Edit: Apparently some of the lines in fact lead to undefined behavior, due to C++ Standard 5/4. So this really is a crappy exam question.
int arr[3]={10,20,30}; // obvious?
int *arrp = new int; // allocated memory for an int
(*(arr+1)+=3)+=5; // (1)
(arrp=&arr[0])++; // (2)
std::cout<<*arrp; // (3)
(1)
*(arr+1) is the same as arr[1], which means that *(arr+1)+=3 will increase arr[1] by 3, so arr[1] == 23 now.
(*(arr+1)+=3)+=5 means arr[1] is increased by another 5, so it will be 28 now.
(2)
arrp will pont to the address of the first element of arr (arr[0]).

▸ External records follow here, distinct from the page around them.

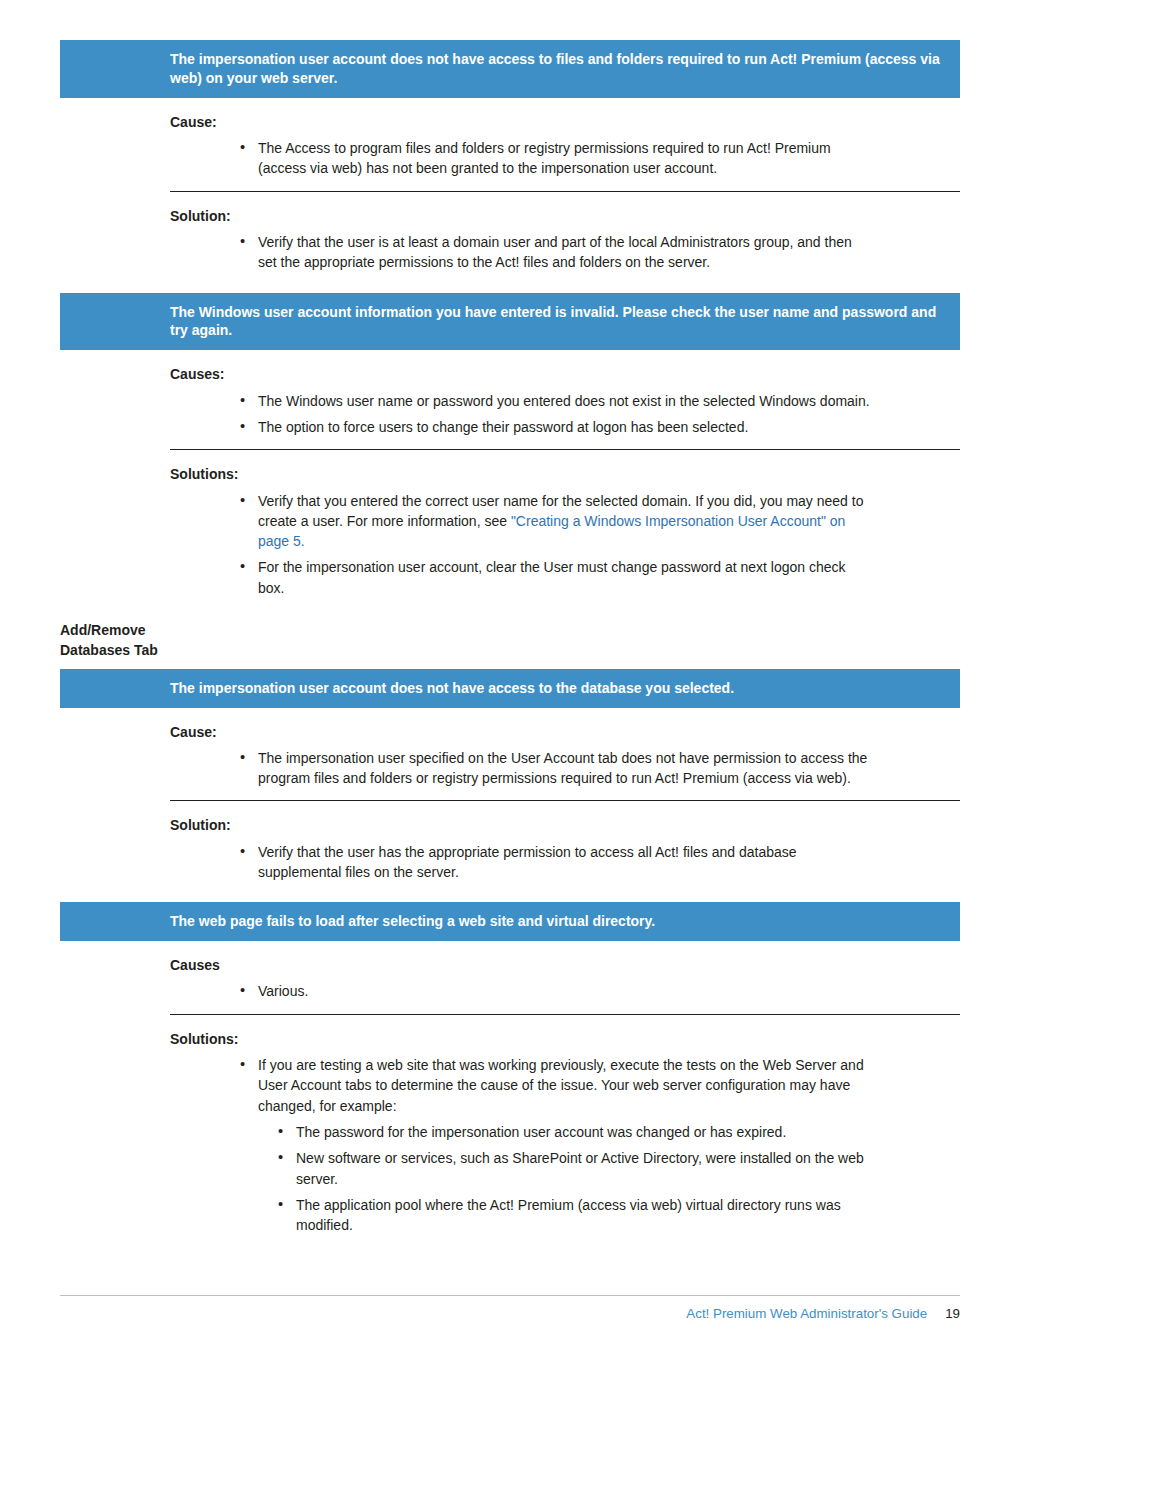The impersonation user account does not have access to files and folders required to run Act! Premium (access via web) on your web server.
Cause:
The Access to program files and folders or registry permissions required to run Act! Premium (access via web) has not been granted to the impersonation user account.
Solution:
Verify that the user is at least a domain user and part of the local Administrators group, and then set the appropriate permissions to the Act! files and folders on the server.
The Windows user account information you have entered is invalid. Please check the user name and password and try again.
Causes:
The Windows user name or password you entered does not exist in the selected Windows domain.
The option to force users to change their password at logon has been selected.
Solutions:
Verify that you entered the correct user name for the selected domain. If you did, you may need to create a user. For more information, see "Creating a Windows Impersonation User Account" on page 5.
For the impersonation user account, clear the User must change password at next logon check box.
Add/Remove Databases Tab
The impersonation user account does not have access to the database you selected.
Cause:
The impersonation user specified on the User Account tab does not have permission to access the program files and folders or registry permissions required to run Act! Premium (access via web).
Solution:
Verify that the user has the appropriate permission to access all Act! files and database supplemental files on the server.
The web page fails to load after selecting a web site and virtual directory.
Causes
Various.
Solutions:
If you are testing a web site that was working previously, execute the tests on the Web Server and User Account tabs to determine the cause of the issue. Your web server configuration may have changed, for example:
The password for the impersonation user account was changed or has expired.
New software or services, such as SharePoint or Active Directory, were installed on the web server.
The application pool where the Act! Premium (access via web) virtual directory runs was modified.
Act! Premium Web Administrator's Guide19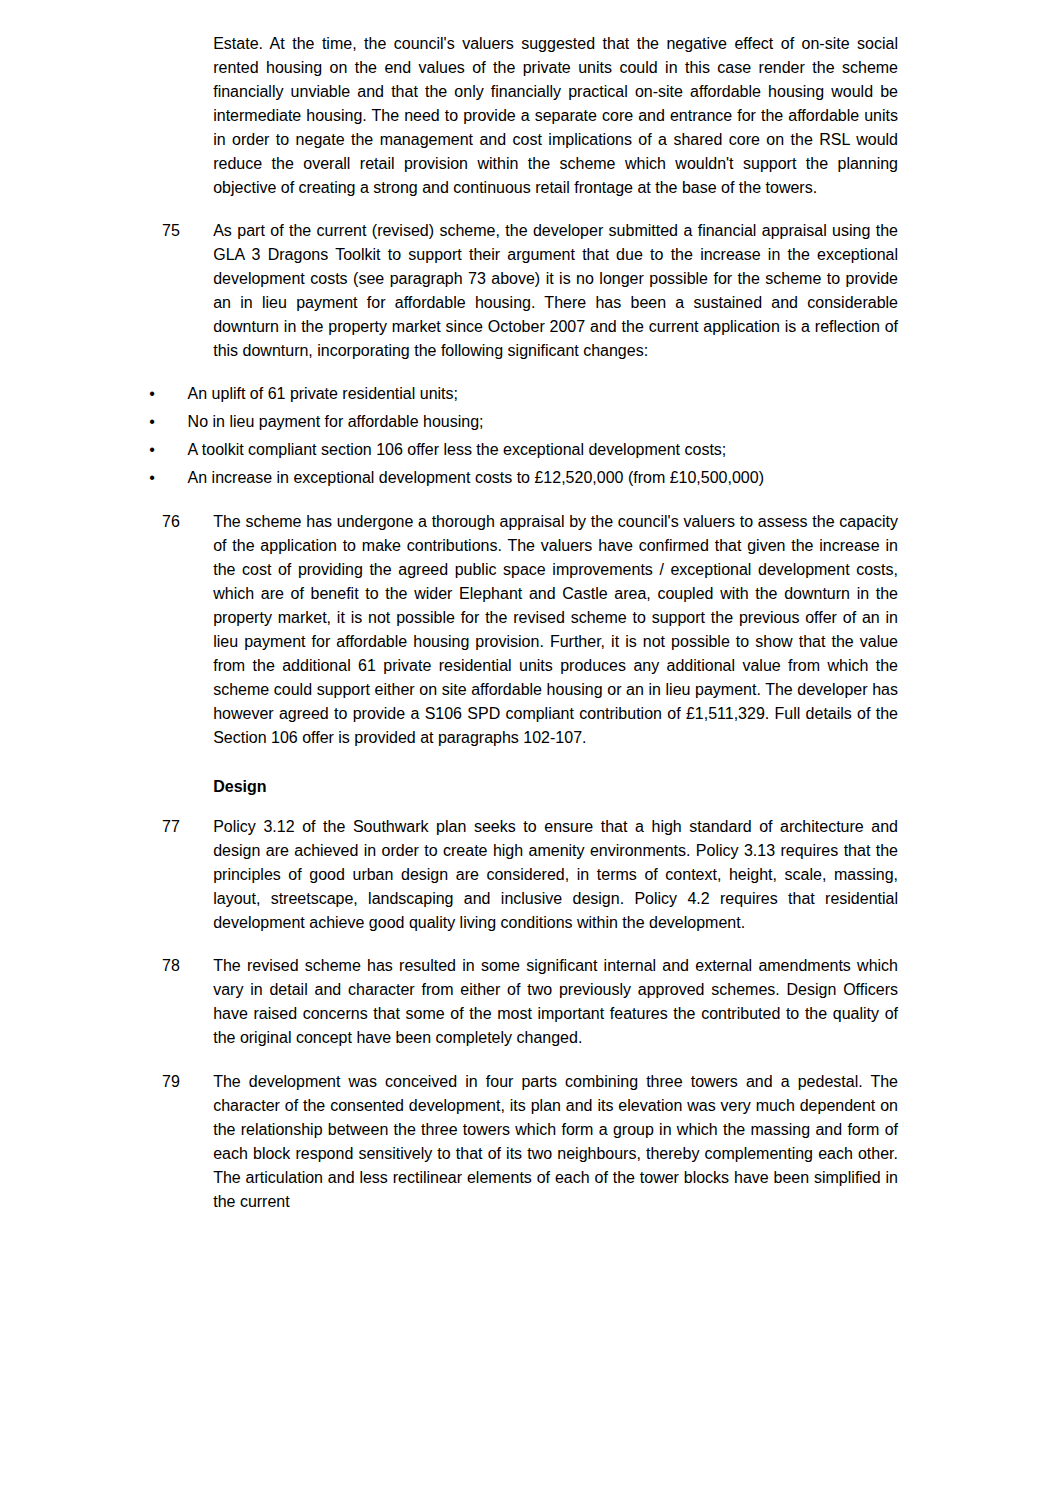Estate. At the time, the council's valuers suggested that the negative effect of on-site social rented housing on the end values of the private units could in this case render the scheme financially unviable and that the only financially practical on-site affordable housing would be intermediate housing. The need to provide a separate core and entrance for the affordable units in order to negate the management and cost implications of a shared core on the RSL would reduce the overall retail provision within the scheme which wouldn't support the planning objective of creating a strong and continuous retail frontage at the base of the towers.
75
As part of the current (revised) scheme, the developer submitted a financial appraisal using the GLA 3 Dragons Toolkit to support their argument that due to the increase in the exceptional development costs (see paragraph 73 above) it is no longer possible for the scheme to provide an in lieu payment for affordable housing. There has been a sustained and considerable downturn in the property market since October 2007 and the current application is a reflection of this downturn, incorporating the following significant changes:
An uplift of 61 private residential units;
No in lieu payment for affordable housing;
A toolkit compliant section 106 offer less the exceptional development costs;
An increase in exceptional development costs to £12,520,000 (from £10,500,000)
76
The scheme has undergone a thorough appraisal by the council's valuers to assess the capacity of the application to make contributions. The valuers have confirmed that given the increase in the cost of providing the agreed public space improvements / exceptional development costs, which are of benefit to the wider Elephant and Castle area, coupled with the downturn in the property market, it is not possible for the revised scheme to support the previous offer of an in lieu payment for affordable housing provision. Further, it is not possible to show that the value from the additional 61 private residential units produces any additional value from which the scheme could support either on site affordable housing or an in lieu payment. The developer has however agreed to provide a S106 SPD compliant contribution of £1,511,329. Full details of the Section 106 offer is provided at paragraphs 102-107.
Design
77
Policy 3.12 of the Southwark plan seeks to ensure that a high standard of architecture and design are achieved in order to create high amenity environments. Policy 3.13 requires that the principles of good urban design are considered, in terms of context, height, scale, massing, layout, streetscape, landscaping and inclusive design. Policy 4.2 requires that residential development achieve good quality living conditions within the development.
78
The revised scheme has resulted in some significant internal and external amendments which vary in detail and character from either of two previously approved schemes. Design Officers have raised concerns that some of the most important features the contributed to the quality of the original concept have been completely changed.
79
The development was conceived in four parts combining three towers and a pedestal. The character of the consented development, its plan and its elevation was very much dependent on the relationship between the three towers which form a group in which the massing and form of each block respond sensitively to that of its two neighbours, thereby complementing each other. The articulation and less rectilinear elements of each of the tower blocks have been simplified in the current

The pointer arrp will then be incremented, thus it will point to the second element after the entire statement is executed.
(3)
Prints what arrp points to: the second element of arr, meaning 28.
Well, remember that arrays can be interpreted as pointers
int arr[3]={10,20,30};
int *arrp = new int;
creates an array arr of three integers and an int pointer that gets assigned with a freshly allocated value.
Since assignment operators return a reference to the value that has been assigned in order to allow multi-assignment,
(*(arr+1)+=3)+=5;
is equivalent to
*(arr+1)+=3;
*(arr+1)+=5;
*(arr + 1) refers to the first element of the array arr, therefore arr[1] is effectively increased by eight.
(arrp=&arr[0])++; assigns the address of the first array element to arrp and afterward increments this pointer which now points to the second element (arr[1] again).
By dereferencing it in std::cout<<*arrp, you output arr[1] which now holds the value 20 + 3 + 5 = 28.
So the code prints 28 (and furthermore creates a memory-leak since the new int initially assigned to arrp never gets deleted)
I'll try to answer you by rewriting the code in a simpler way.
int arr[3]={10,20,30};
int *arrp = new int;
(*(arr+1)+=3)+=5;
(arrp=&arr[0])++;
std::cout<<*arrp;
=== equals ===
int arr[3]={10,20,30};//create array of 3 elements and assign them
int *arrp = new int;//create an integer pointer and allocate an int to it(useless)
//(*(arr+1)+=3)+=5;
arr[1] = arr[1] + 3;//arr[1] == arr+1 because it is incrementing the arr[0] pointer
arr[1] = arr[1] + 5;
//(arrp=&arr[0])++;
arrp = &arr[0];//point the integer pointer to the first element in arr[]
arrp++;//increment the array pointer, so this really is now pointing to arr[1]
std::cout<<*arrp;//just print out the value, which is arr[1]
I am assuming you understand pointers and basic c.